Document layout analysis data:

■ ■ ■ ■ ■ ■ ■

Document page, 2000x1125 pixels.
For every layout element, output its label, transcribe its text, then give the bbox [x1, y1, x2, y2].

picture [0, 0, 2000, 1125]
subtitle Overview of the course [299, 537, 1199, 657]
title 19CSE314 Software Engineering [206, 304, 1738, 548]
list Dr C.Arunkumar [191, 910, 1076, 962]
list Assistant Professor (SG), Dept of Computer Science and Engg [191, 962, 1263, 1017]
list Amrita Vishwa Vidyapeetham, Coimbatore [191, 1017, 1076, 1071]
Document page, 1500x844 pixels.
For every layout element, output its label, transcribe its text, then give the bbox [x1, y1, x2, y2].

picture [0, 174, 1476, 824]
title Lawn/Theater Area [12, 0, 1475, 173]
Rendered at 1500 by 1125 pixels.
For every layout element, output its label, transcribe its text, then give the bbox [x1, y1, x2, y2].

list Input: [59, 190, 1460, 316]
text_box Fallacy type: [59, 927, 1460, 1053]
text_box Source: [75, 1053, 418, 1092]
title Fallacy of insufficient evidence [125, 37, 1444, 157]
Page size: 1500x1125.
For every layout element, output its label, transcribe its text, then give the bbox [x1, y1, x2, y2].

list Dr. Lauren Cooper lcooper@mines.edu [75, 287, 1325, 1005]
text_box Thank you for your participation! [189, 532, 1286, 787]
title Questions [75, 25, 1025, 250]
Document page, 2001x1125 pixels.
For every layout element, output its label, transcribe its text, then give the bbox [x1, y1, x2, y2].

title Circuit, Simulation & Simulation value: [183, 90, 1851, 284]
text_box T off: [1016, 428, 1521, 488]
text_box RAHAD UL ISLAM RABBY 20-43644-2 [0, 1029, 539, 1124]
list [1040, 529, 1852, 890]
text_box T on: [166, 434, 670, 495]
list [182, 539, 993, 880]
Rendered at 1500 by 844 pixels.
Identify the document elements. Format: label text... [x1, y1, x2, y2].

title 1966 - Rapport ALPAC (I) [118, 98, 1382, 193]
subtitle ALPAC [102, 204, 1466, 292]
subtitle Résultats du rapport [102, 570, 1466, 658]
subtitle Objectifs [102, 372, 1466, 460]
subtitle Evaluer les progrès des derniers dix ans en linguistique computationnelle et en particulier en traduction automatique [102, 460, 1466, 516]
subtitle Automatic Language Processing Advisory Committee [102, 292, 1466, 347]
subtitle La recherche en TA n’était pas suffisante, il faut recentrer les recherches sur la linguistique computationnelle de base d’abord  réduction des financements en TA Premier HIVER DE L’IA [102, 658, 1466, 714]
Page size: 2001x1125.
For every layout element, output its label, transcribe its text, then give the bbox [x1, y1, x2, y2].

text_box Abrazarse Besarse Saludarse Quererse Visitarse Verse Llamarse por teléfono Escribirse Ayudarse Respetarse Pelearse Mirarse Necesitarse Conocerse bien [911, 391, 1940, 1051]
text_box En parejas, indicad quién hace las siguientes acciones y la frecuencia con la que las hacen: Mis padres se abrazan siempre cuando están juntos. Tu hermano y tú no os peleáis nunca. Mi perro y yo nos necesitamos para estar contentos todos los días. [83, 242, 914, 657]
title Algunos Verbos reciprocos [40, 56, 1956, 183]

■ ■ ■ ■ ■ ■ ■

ACTION ITEM:
Line by line, reproduce the data above exactly.

SOLUTION:
Document page, 2000x1125 pixels.
For every layout element, output its label, transcribe its text, then give the bbox [x1, y1, x2, y2].

picture [0, 0, 2000, 1125]
subtitle Overview of the course [299, 537, 1199, 657]
title 19CSE314 Software Engineering [206, 304, 1738, 548]
list Dr C.Arunkumar [191, 910, 1076, 962]
list Assistant Professor (SG), Dept of Computer Science and Engg [191, 962, 1263, 1017]
list Amrita Vishwa Vidyapeetham, Coimbatore [191, 1017, 1076, 1071]
Document page, 1500x844 pixels.
For every layout element, output its label, transcribe its text, then give the bbox [x1, y1, x2, y2].

picture [0, 174, 1476, 824]
title Lawn/Theater Area [12, 0, 1475, 173]
Rendered at 1500 by 1125 pixels.
For every layout element, output its label, transcribe its text, then give the bbox [x1, y1, x2, y2].

list Input: [59, 190, 1460, 316]
text_box Fallacy type: [59, 927, 1460, 1053]
text_box Source: [75, 1053, 418, 1092]
title Fallacy of insufficient evidence [125, 37, 1444, 157]
Page size: 1500x1125.
For every layout element, output its label, transcribe its text, then give the bbox [x1, y1, x2, y2].

list Dr. Lauren Cooper lcooper@mines.edu [75, 287, 1325, 1005]
text_box Thank you for your participation! [189, 532, 1286, 787]
title Questions [75, 25, 1025, 250]
Document page, 2001x1125 pixels.
For every layout element, output its label, transcribe its text, then give the bbox [x1, y1, x2, y2].

title Circuit, Simulation & Simulation value: [183, 90, 1851, 284]
text_box T off: [1016, 428, 1521, 488]
text_box RAHAD UL ISLAM RABBY 20-43644-2 [0, 1029, 539, 1124]
list [1040, 529, 1852, 890]
text_box T on: [166, 434, 670, 495]
list [182, 539, 993, 880]
Rendered at 1500 by 844 pixels.
Identify the document elements. Format: label text... [x1, y1, x2, y2].

title 1966 - Rapport ALPAC (I) [118, 98, 1382, 193]
subtitle ALPAC [102, 204, 1466, 292]
subtitle Résultats du rapport [102, 570, 1466, 658]
subtitle Objectifs [102, 372, 1466, 460]
subtitle Evaluer les progrès des derniers dix ans en linguistique computationnelle et en particulier en traduction automatique [102, 460, 1466, 516]
subtitle Automatic Language Processing Advisory Committee [102, 292, 1466, 347]
subtitle La recherche en TA n’était pas suffisante, il faut recentrer les recherches sur la linguistique computationnelle de base d’abord  réduction des financements en TA Premier HIVER DE L’IA [102, 658, 1466, 714]
Page size: 2001x1125.
For every layout element, output its label, transcribe its text, then give the bbox [x1, y1, x2, y2].

text_box Abrazarse Besarse Saludarse Quererse Visitarse Verse Llamarse por teléfono Escribirse Ayudarse Respetarse Pelearse Mirarse Necesitarse Conocerse bien [911, 391, 1940, 1051]
text_box En parejas, indicad quién hace las siguientes acciones y la frecuencia con la que las hacen: Mis padres se abrazan siempre cuando están juntos. Tu hermano y tú no os peleáis nunca. Mi perro y yo nos necesitamos para estar contentos todos los días. [83, 242, 914, 657]
title Algunos Verbos reciprocos [40, 56, 1956, 183]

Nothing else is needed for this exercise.